◆ AIM OF THE EXERCISE ◆
Duplicate all of the data below word for word, leaving out the pictures.

____________________

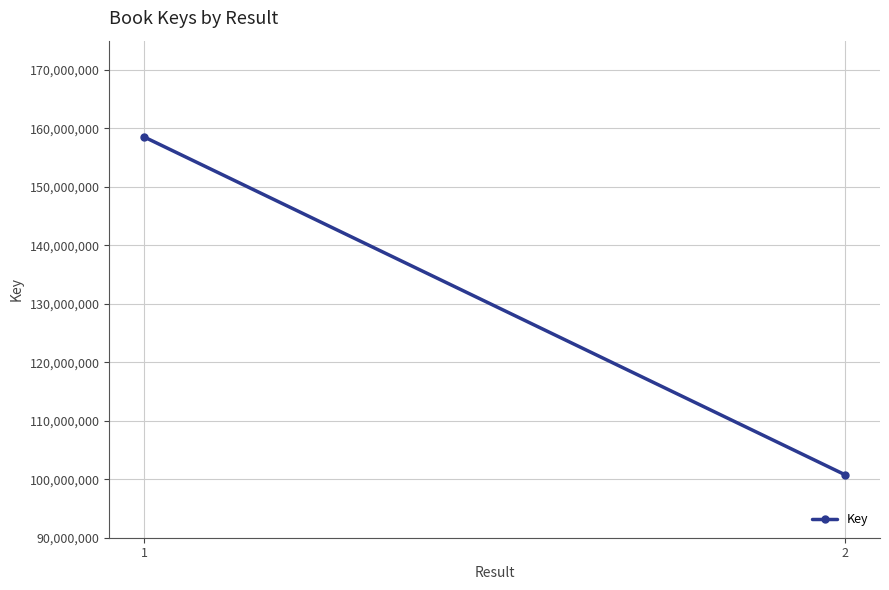

What is the sum of the values at 1 and 2?

259290257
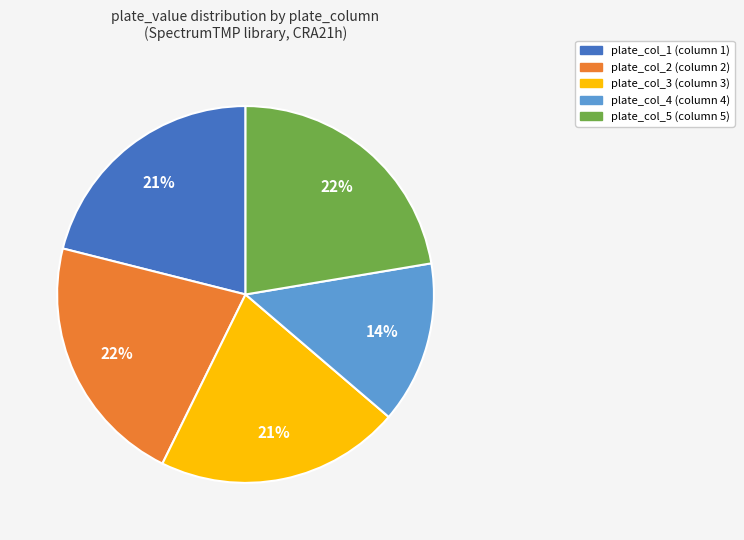

To the nearest percent, what percentage of the pie is plate_col_4 (column 4)?

14%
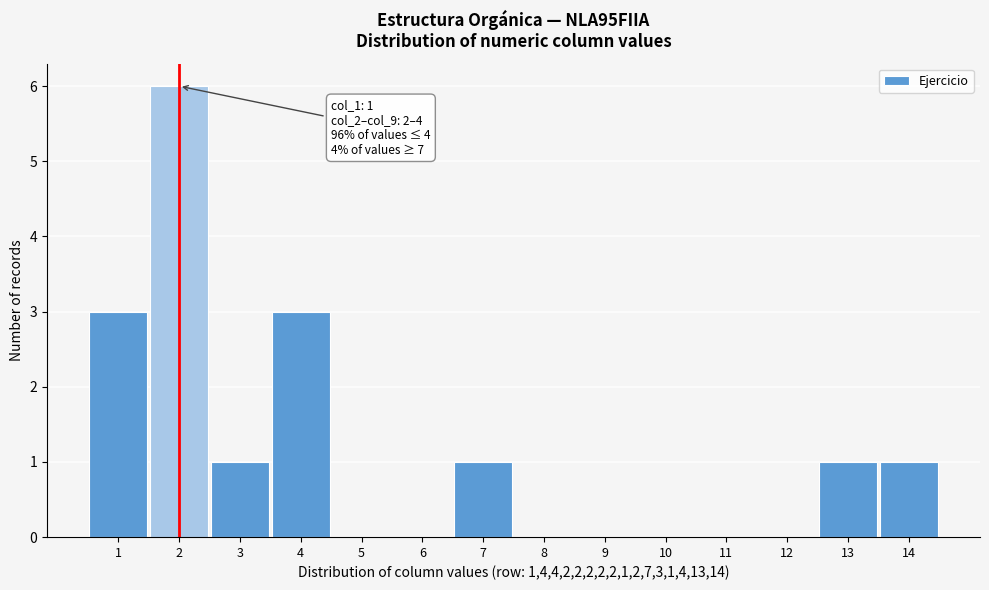

Over which range of the x-axis is the bar tallest?

1.5 to 2.5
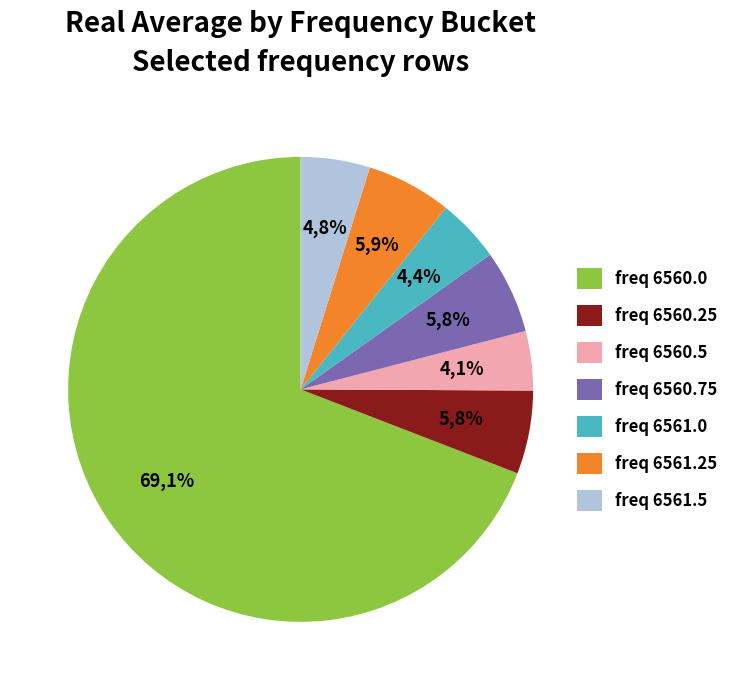

Which category has the smallest portion of the pie?

freq 6560.5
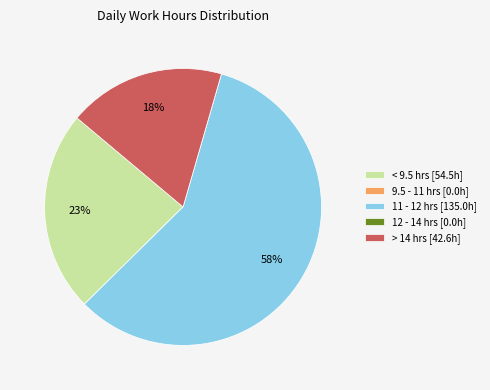

Does 11 - 12 hrs [135.0h] account for over 50% of the chart?

Yes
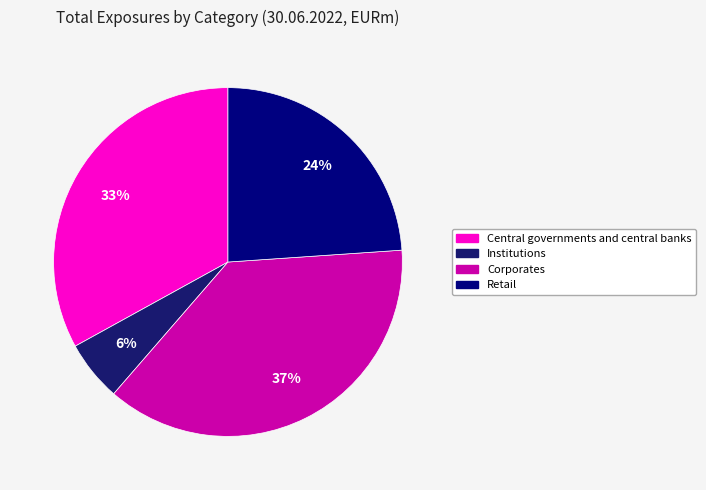

True or false: Corporates accounts for 37% of the total.

True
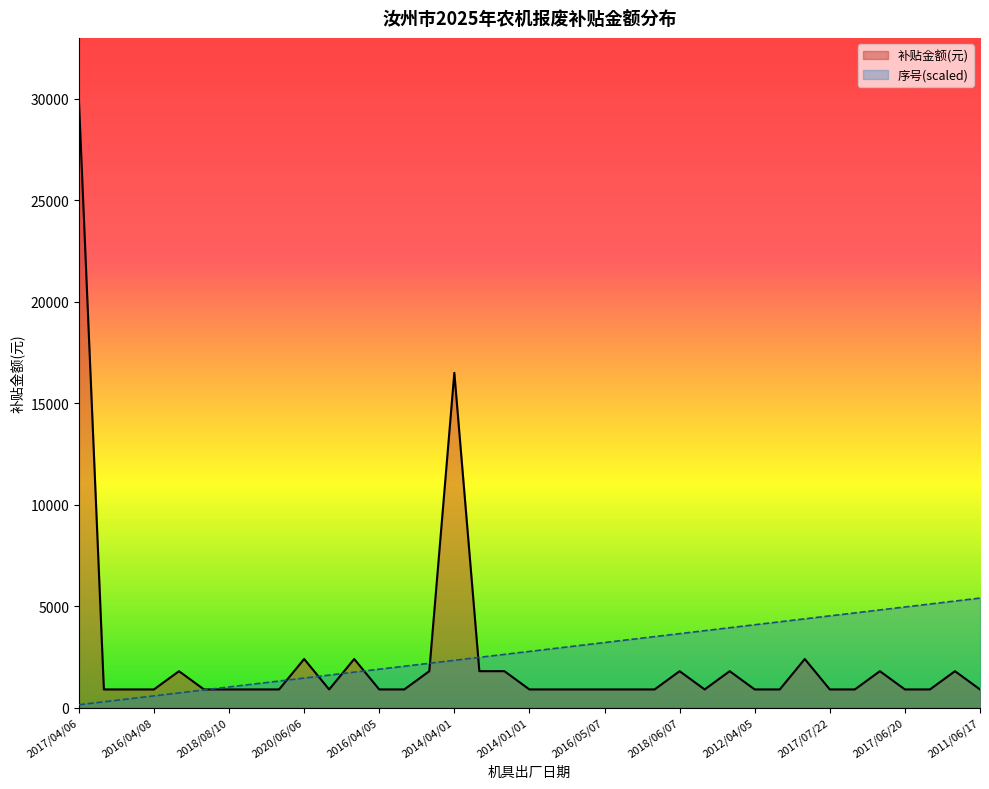

Which series has the largest total across all categories?

序号(scaled)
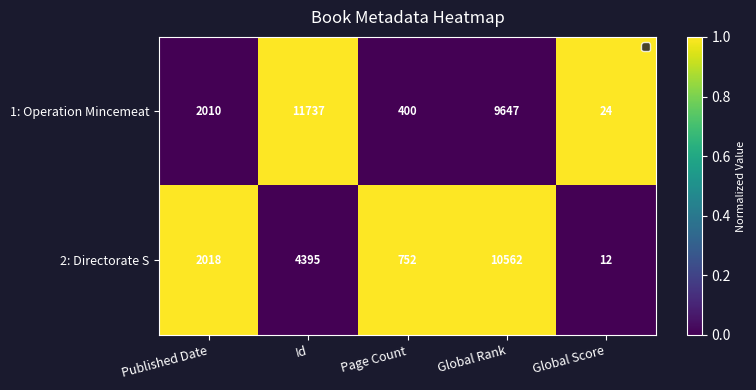

Count the number of data series in this chart.

2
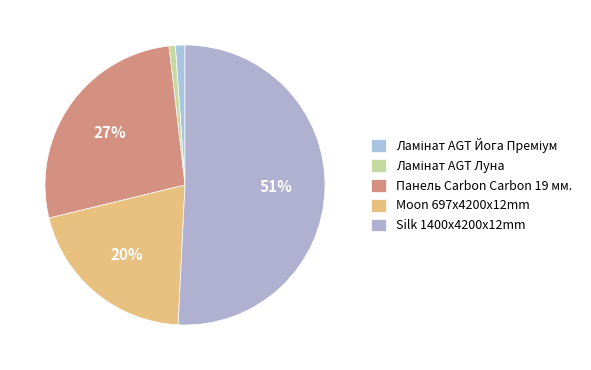

Is there any slice that represents more than half of the pie?

Yes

____________________

◆ TASK SOLUTION ◆
What is the sum of the values at 1 and 2?

259290257

To the nearest percent, what percentage of the pie is plate_col_4 (column 4)?

14%

Over which range of the x-axis is the bar tallest?

1.5 to 2.5

Which category has the smallest portion of the pie?

freq 6560.5

Does 11 - 12 hrs [135.0h] account for over 50% of the chart?

Yes

True or false: Corporates accounts for 37% of the total.

True

Which series has the largest total across all categories?

序号(scaled)

Count the number of data series in this chart.

2

Is there any slice that represents more than half of the pie?

Yes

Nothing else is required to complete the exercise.